- [Aim of the exercise]:
The listing below holds a line with "su posledice neizbežne uprkos primen" and a line with "- Da se detaljno upozna, kao i sva". Reproduce those two lines exactly, plus everything between them.

- [Entries supplied]:
[Start of section]

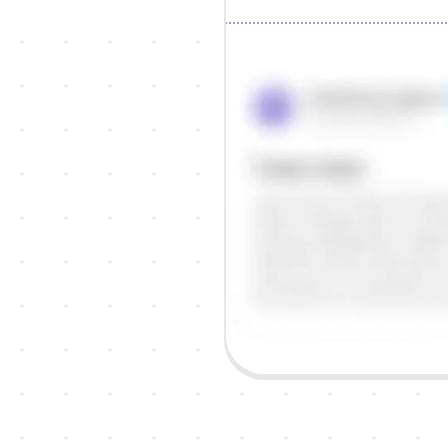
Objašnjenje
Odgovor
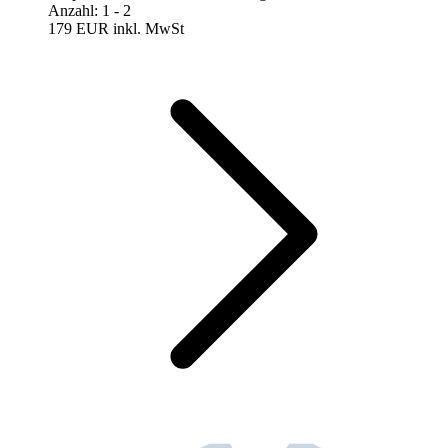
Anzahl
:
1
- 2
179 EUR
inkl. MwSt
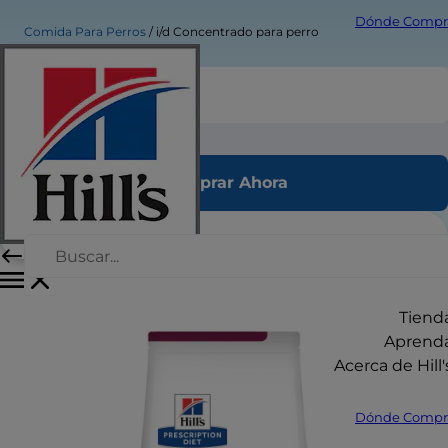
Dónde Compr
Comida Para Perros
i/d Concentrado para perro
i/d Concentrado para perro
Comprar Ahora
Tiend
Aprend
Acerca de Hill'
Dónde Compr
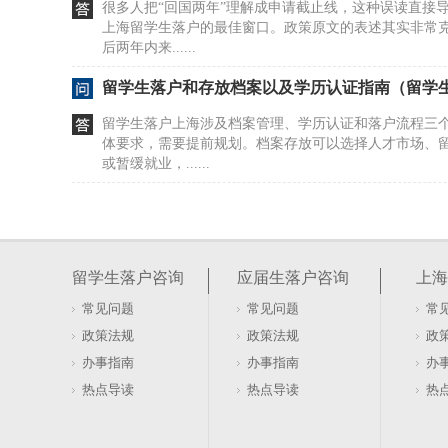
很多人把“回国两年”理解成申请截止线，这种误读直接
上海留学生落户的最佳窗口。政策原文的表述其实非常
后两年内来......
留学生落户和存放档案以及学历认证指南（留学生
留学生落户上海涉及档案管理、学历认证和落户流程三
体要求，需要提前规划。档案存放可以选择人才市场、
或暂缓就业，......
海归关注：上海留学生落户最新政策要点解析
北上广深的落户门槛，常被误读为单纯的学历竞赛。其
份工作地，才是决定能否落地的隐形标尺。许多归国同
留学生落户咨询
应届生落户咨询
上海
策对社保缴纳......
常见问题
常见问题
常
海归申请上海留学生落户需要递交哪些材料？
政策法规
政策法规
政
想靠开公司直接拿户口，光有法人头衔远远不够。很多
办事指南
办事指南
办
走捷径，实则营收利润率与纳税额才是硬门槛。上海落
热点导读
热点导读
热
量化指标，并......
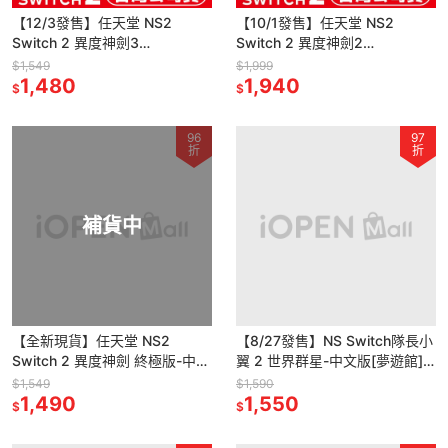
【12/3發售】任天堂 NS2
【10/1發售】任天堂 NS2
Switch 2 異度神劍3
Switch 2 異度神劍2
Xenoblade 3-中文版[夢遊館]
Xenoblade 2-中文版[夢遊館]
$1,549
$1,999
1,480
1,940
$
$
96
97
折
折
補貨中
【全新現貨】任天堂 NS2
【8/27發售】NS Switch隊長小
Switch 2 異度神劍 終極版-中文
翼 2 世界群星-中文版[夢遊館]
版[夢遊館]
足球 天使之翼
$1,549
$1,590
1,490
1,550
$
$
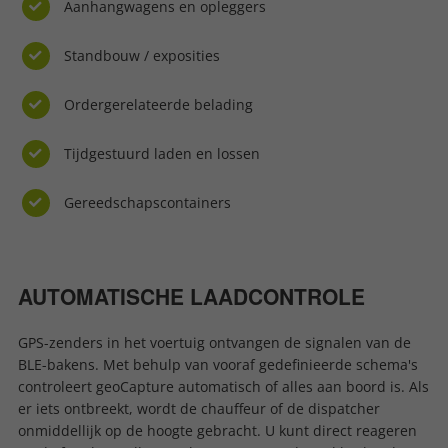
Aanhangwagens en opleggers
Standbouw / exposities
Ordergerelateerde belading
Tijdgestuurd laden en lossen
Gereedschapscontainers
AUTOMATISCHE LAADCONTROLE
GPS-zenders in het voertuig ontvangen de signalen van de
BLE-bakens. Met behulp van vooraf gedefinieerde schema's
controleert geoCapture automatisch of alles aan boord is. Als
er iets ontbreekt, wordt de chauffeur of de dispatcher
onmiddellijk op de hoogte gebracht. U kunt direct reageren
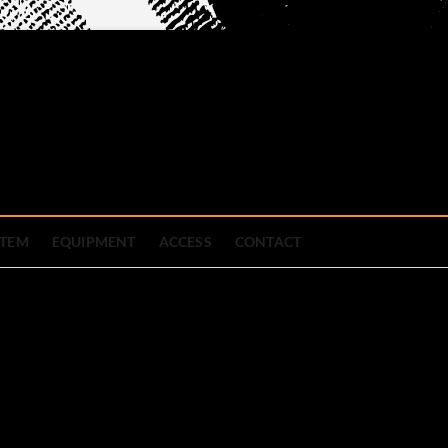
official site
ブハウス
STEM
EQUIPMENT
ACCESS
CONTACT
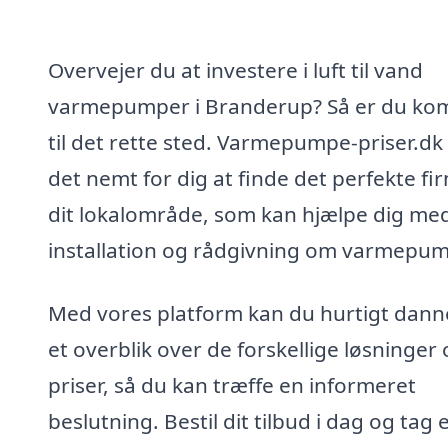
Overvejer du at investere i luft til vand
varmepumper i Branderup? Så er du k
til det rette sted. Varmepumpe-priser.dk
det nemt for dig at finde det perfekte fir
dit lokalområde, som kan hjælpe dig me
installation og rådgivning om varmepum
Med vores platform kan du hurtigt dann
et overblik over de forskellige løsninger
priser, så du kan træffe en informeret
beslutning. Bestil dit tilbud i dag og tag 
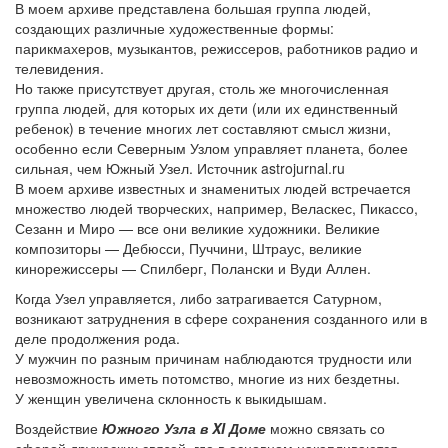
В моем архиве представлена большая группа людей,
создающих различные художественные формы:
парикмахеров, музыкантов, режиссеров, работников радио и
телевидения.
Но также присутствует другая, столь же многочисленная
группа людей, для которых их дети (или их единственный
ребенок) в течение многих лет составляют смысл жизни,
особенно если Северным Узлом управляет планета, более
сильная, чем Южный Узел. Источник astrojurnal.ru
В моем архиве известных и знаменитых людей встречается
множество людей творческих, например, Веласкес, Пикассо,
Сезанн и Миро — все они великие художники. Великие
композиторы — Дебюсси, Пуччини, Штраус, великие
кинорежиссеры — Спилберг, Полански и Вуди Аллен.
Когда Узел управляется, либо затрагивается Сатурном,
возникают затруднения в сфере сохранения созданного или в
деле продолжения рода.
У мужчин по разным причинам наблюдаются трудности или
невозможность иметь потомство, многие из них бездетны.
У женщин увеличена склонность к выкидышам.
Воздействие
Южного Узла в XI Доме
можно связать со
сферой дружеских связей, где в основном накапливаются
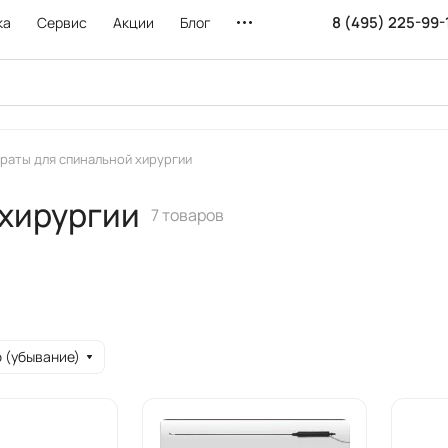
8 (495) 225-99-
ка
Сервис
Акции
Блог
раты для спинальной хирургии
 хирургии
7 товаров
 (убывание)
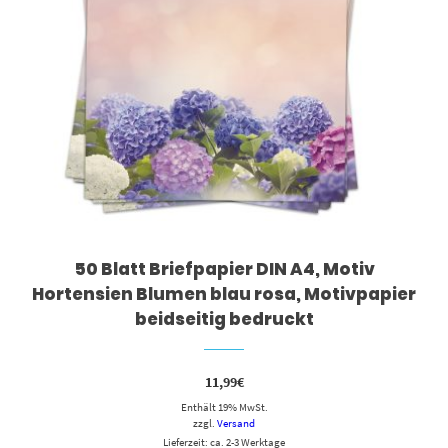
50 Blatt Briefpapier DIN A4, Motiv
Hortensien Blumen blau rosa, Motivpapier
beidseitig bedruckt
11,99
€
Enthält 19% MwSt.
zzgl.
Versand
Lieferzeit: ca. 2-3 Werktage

[End of section]
[Start of section]

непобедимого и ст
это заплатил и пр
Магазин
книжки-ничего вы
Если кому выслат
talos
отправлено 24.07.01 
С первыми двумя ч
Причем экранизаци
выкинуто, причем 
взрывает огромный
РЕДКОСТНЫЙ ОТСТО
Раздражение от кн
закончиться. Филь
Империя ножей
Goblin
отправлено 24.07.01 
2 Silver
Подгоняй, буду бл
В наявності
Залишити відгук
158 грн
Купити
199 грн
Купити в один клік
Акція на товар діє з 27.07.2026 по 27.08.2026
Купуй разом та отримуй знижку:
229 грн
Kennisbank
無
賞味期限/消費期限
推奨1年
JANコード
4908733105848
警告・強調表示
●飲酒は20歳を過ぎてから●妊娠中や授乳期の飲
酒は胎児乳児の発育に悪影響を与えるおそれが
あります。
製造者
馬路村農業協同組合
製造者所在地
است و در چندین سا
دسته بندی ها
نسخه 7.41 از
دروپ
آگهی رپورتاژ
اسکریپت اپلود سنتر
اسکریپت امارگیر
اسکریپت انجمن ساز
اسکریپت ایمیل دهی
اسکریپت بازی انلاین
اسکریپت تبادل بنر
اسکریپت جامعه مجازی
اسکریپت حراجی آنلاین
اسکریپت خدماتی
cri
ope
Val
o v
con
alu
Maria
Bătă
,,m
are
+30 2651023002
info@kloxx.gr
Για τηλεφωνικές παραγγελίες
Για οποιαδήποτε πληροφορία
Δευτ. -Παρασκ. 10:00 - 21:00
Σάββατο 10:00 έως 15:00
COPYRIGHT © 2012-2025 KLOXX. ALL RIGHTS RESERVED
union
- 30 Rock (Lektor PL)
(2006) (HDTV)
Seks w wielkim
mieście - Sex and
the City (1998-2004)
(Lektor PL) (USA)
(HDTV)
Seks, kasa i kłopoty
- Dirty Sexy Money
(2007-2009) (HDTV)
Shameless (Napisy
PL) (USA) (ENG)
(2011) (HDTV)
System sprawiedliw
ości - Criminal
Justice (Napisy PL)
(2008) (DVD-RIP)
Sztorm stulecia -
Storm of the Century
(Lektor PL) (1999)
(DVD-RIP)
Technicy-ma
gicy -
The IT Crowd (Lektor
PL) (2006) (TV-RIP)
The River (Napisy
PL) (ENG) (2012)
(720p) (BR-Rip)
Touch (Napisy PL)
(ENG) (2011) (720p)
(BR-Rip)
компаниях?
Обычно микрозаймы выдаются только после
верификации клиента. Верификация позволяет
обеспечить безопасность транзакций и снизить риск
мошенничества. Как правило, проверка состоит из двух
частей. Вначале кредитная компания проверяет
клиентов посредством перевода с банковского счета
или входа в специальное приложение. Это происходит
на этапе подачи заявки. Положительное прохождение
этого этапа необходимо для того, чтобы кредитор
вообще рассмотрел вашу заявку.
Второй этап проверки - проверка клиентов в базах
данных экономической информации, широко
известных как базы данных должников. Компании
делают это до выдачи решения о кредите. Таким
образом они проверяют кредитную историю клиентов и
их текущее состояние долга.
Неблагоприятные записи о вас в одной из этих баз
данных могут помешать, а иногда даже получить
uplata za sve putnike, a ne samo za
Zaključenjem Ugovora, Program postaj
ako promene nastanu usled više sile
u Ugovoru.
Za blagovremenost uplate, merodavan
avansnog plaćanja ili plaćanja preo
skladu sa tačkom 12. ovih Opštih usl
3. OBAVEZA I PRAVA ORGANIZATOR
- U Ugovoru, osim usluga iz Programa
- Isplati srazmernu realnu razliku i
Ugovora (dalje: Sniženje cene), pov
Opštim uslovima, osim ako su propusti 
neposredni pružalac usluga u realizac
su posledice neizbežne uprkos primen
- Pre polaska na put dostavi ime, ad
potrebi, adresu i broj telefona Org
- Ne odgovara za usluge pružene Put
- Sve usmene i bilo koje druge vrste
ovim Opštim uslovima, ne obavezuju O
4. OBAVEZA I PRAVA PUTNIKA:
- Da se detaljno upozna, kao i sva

[End of section]

- [Answer below]:
su posledice neizbežne uprkos primen
- Pre polaska na put dostavi ime, ad
potrebi, adresu i broj telefona Org
- Ne odgovara za usluge pružene Put
- Sve usmene i bilo koje druge vrste
ovim Opštim uslovima, ne obavezuju O
4. OBAVEZA I PRAVA PUTNIKA:
- Da se detaljno upozna, kao i sva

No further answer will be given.